Swarbrick underwent surgery for breast cancer in March 1991. She returned to the legislature in June but became involved in a controversy when she and fellow cabinet minister Shelley Martel wrote letters to the Ontario College of Physicians and Surgeons asking for suspension of the license of a physician who had been convicted on sexually assaulting four teenage female patients. Since the letters violated conflict of interest guidelines she and Martel offered their resignations from cabinet.

In a response in the Ontario Legislature, Liberal leader Robert Nixon indicated that while there was no political joy in the statements by Swarbrick and Martel, he felt they were right to offer their resignations, assuring them that their reputation and integrity had in no way suffered. Nixon then asked Premier Rae to comment on these statements.

Premier Rae indicated that because she was minister responsible for women’s issues, Swarbrick’s letter could be seen as a case of a minister trying to influence the decision of a tribunal, and for that reason he said he had accepted her resignation. In the case of Martel’s letter, written on constituency office stationary in support of a constituent who had complained about the case, the Premier said he wanted to consider the matter further before making a decision.

In a further question, Nixon asked whether the Premier would reconsider his acceptance of Swarbrick’s resignation, and on that basis the Premier did not accept the resignation of either Swarbrick or Martel.

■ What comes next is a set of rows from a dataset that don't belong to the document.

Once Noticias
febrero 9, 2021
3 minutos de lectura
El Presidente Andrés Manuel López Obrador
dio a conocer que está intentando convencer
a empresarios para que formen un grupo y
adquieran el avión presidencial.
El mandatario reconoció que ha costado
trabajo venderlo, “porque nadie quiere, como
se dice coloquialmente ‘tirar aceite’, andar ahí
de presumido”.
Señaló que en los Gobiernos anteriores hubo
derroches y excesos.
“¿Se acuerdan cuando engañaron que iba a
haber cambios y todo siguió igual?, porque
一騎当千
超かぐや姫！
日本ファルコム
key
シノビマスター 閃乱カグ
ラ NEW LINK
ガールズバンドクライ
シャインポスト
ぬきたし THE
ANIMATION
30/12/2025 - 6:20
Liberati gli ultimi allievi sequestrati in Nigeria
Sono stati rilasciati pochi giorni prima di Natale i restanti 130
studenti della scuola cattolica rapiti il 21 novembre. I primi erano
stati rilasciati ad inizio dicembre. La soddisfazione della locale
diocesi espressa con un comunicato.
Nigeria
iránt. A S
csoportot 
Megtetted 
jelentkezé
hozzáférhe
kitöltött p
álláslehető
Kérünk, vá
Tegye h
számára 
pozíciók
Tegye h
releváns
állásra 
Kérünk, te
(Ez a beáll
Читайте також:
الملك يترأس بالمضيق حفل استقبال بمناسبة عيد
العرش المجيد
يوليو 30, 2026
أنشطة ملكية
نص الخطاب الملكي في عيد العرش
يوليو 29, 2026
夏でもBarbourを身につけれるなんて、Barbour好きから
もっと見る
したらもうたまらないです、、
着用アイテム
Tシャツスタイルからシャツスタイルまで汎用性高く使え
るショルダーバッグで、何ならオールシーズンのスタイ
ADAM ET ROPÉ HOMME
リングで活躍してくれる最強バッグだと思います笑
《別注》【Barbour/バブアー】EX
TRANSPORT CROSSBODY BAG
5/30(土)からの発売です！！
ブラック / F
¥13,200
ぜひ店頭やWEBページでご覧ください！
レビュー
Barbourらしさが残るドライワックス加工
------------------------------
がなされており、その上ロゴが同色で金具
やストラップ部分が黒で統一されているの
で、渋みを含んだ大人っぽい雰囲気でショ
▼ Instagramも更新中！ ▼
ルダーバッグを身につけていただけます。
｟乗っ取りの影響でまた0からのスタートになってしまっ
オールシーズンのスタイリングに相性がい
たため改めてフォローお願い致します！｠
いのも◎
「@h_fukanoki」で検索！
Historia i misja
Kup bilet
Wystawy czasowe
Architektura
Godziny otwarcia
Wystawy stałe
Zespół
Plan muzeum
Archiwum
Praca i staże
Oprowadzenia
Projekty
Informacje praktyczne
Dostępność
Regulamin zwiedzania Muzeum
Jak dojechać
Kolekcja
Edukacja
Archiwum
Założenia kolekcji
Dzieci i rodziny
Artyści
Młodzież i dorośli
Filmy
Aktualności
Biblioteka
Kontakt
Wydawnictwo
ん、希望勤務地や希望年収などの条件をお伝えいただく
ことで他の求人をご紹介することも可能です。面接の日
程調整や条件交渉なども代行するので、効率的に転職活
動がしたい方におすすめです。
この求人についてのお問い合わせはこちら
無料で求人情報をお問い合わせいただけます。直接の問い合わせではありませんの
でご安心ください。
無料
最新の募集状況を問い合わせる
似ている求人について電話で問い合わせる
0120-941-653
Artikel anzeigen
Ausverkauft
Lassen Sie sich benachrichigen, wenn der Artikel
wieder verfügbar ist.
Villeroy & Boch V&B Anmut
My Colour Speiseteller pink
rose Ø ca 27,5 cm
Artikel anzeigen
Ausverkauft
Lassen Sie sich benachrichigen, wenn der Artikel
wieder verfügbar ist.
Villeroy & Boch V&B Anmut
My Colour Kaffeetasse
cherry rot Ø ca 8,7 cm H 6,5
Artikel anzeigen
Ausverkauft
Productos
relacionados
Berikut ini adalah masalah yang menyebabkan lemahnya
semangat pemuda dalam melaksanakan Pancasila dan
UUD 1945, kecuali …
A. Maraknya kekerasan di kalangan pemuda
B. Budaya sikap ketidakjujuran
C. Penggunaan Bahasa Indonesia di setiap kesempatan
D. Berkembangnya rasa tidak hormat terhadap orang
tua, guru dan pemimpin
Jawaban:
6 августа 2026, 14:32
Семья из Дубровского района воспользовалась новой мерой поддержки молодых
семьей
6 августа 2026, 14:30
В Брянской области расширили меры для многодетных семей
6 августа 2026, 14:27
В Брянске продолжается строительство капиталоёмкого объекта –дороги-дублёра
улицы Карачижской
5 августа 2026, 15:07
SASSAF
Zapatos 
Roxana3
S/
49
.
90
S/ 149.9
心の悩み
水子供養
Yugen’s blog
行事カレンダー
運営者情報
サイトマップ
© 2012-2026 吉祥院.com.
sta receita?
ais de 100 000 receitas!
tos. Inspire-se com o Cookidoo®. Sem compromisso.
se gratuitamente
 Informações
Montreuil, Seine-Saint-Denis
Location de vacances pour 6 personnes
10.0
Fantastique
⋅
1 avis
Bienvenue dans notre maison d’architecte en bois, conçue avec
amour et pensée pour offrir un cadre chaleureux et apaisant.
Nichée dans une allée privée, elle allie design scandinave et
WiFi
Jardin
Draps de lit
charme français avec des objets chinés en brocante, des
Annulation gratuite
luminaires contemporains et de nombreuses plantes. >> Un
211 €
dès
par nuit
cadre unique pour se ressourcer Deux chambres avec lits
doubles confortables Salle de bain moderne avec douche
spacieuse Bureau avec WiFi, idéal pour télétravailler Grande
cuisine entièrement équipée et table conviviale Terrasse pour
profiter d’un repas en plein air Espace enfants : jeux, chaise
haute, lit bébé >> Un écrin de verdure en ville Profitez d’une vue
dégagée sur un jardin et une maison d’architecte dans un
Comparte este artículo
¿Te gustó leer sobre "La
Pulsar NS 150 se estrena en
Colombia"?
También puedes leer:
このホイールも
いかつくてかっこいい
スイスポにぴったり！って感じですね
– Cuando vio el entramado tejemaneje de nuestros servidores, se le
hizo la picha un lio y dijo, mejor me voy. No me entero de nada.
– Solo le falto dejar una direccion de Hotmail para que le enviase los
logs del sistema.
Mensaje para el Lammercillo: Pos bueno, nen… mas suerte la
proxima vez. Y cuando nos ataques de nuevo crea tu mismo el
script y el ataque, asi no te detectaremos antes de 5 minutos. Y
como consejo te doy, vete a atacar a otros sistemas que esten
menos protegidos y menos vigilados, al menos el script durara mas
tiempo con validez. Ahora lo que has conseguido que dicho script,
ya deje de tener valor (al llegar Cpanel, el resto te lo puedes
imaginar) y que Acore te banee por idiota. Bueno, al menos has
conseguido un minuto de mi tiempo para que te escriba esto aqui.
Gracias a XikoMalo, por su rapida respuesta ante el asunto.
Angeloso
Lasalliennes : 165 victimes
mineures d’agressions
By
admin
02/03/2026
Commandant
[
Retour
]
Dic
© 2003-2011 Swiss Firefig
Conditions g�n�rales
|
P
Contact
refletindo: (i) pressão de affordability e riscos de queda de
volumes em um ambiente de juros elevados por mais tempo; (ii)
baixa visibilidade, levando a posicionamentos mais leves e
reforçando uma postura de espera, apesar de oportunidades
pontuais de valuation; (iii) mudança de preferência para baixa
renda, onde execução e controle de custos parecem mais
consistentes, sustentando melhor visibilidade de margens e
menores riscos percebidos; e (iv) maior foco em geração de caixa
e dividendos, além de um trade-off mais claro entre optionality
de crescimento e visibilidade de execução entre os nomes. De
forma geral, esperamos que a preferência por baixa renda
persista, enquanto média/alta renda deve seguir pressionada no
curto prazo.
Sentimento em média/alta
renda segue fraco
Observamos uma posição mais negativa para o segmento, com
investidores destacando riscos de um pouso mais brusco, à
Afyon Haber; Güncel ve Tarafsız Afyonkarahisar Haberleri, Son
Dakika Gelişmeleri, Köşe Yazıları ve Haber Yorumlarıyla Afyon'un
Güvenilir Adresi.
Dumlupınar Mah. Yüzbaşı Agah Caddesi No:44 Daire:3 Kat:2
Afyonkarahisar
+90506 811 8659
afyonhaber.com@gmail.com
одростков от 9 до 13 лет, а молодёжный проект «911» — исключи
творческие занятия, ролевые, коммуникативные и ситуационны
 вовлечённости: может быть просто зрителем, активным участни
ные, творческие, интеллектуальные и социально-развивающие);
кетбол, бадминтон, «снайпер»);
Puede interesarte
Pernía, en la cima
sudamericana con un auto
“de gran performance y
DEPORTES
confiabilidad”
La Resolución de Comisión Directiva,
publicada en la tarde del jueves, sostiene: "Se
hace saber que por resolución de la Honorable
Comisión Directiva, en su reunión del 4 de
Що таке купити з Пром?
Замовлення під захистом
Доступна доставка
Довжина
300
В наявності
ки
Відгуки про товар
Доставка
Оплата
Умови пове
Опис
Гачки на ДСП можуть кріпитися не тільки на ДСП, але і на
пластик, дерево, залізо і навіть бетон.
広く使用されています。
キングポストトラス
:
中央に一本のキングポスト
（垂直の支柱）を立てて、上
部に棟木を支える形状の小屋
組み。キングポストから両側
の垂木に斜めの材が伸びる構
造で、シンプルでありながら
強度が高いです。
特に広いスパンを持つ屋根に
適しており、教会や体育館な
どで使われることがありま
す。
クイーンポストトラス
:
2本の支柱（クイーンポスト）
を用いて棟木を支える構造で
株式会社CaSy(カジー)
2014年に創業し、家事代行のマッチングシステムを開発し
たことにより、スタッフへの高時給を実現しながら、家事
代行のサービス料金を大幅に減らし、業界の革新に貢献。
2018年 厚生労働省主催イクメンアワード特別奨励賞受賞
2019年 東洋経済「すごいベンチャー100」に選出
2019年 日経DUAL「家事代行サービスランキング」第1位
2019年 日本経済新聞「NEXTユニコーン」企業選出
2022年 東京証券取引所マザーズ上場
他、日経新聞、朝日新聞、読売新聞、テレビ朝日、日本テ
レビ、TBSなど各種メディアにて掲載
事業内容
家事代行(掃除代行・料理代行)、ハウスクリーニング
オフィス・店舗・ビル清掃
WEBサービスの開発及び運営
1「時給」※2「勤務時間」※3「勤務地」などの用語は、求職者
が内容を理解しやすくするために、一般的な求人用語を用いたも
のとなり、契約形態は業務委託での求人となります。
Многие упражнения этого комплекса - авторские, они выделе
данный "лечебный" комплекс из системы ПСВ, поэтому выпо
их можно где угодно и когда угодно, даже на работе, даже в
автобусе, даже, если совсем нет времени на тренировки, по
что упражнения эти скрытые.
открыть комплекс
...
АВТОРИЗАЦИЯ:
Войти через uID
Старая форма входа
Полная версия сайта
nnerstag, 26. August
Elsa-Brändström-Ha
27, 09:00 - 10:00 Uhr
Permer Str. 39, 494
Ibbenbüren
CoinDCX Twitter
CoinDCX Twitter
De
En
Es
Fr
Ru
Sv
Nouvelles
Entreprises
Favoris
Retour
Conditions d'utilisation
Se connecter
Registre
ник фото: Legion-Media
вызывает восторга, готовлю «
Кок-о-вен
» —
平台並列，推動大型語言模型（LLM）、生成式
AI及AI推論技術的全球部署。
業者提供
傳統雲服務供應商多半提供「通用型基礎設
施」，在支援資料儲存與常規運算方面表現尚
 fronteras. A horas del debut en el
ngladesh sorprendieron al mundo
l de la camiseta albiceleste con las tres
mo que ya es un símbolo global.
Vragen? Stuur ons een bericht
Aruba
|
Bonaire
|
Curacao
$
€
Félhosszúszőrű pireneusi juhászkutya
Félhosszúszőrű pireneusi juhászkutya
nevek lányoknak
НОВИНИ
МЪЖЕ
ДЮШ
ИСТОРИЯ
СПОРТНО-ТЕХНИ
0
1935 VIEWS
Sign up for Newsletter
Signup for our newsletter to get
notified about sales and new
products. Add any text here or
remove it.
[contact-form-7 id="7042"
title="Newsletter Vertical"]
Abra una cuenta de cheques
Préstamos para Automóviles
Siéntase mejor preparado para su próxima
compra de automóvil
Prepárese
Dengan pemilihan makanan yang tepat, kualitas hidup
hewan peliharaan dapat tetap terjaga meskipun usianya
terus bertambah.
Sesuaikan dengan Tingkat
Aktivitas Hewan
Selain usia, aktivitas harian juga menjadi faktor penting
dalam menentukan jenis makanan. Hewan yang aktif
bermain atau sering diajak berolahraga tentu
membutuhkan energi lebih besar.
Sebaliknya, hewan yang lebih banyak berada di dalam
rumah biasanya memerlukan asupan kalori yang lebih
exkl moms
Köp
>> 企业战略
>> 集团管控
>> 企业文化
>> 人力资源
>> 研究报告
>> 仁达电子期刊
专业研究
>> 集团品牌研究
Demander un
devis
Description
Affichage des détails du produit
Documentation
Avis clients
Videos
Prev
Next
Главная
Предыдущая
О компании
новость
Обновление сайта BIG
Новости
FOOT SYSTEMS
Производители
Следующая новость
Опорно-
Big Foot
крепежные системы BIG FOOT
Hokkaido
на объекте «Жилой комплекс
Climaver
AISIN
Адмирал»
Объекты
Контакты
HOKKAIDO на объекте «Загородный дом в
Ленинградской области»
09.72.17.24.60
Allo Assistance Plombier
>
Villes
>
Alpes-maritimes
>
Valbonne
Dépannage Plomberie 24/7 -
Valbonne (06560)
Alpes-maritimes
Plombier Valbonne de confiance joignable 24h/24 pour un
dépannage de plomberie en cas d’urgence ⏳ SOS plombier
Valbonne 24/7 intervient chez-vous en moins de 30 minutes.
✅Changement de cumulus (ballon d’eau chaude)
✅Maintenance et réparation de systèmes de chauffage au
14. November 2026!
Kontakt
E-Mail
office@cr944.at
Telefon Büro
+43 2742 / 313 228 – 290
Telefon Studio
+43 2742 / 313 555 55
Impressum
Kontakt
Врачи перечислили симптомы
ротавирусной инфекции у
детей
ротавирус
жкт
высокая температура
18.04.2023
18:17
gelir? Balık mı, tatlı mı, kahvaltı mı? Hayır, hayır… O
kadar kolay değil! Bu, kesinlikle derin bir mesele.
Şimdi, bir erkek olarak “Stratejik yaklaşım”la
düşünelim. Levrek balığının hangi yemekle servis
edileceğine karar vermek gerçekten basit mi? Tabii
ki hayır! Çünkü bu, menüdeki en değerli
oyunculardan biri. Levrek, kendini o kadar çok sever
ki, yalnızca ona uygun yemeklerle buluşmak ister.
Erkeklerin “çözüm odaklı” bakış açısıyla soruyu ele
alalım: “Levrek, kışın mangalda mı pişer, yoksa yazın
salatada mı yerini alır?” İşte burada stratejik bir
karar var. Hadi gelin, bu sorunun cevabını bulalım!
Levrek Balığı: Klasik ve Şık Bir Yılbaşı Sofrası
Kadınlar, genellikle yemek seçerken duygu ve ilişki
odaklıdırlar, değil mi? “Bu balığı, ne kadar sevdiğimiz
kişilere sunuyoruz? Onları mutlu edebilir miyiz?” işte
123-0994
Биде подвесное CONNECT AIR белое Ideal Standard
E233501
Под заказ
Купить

As Swarbrick's treatments of chemotherapy and radiation continued to take their toll, she eventually resigned her position on 11 September 1991 in order to focus on her recovery. Regaining her health, Swarbrick was again appointed to cabinet as Minister of Culture, Tourism and Recreation on 3 February 1993.

During her time as minister she undertook a wide range of belt-tightening measures. However she did increase grants to the movie industry and supported the Art Gallery of Ontario in bringing the Barnes art collection to Toronto. She also assisted in gaining provincial funding for Willow Breast Cancer Support Canada.

In one of her last acts as minister she granted a licence to allow the bell of the sunken freighter the SS Edmund Fitzgerald to be retrieved to be used for a memorial for the families of the lost sailors. The NDP was defeated in the 1995 provincial election, and Swarbrick lost her seat to Progressive Conservative Jim Brown by 2,557 votes.

===Cabinet positions===

Rae ministry, Province of Ontario (1990–1995)
Cabinet post (1)
| Predecessor | Office | Successor |
| Ed Philip Karen Haslam | Minister of Culture, Tourism and Recreation 1993–1995 | Marilyn Mushinski Bill Saunderson |
Sub-Cabinet Post
| Predecessor | Title | Successor |
| Mavis Wilson | Minister Without Portfolio (1990–1991) Responsible for Women's Issues | Marion Boyd |

==After politics==
After her defeat, Swarbrick obtained her Master of Business Administration at Schulich School of Business, York University specializing in non-profit management. She started working as the executive director of the Canadian AIDS Treatment Information Exchange.

In 2000, she received an award from York University's business school for her "outstanding public contribution". In 2003 she was appointed as the president of the Toronto Community Foundation. In 2009 she became the executive director of Habitat for Humanity (Halton). She went on to become the director of community development. She also helped lead the creation of the Halton Poverty Roundtable and was a member of Halton Region's Housing Advisory Committee. She retired from Habitat For Humanity in 2012.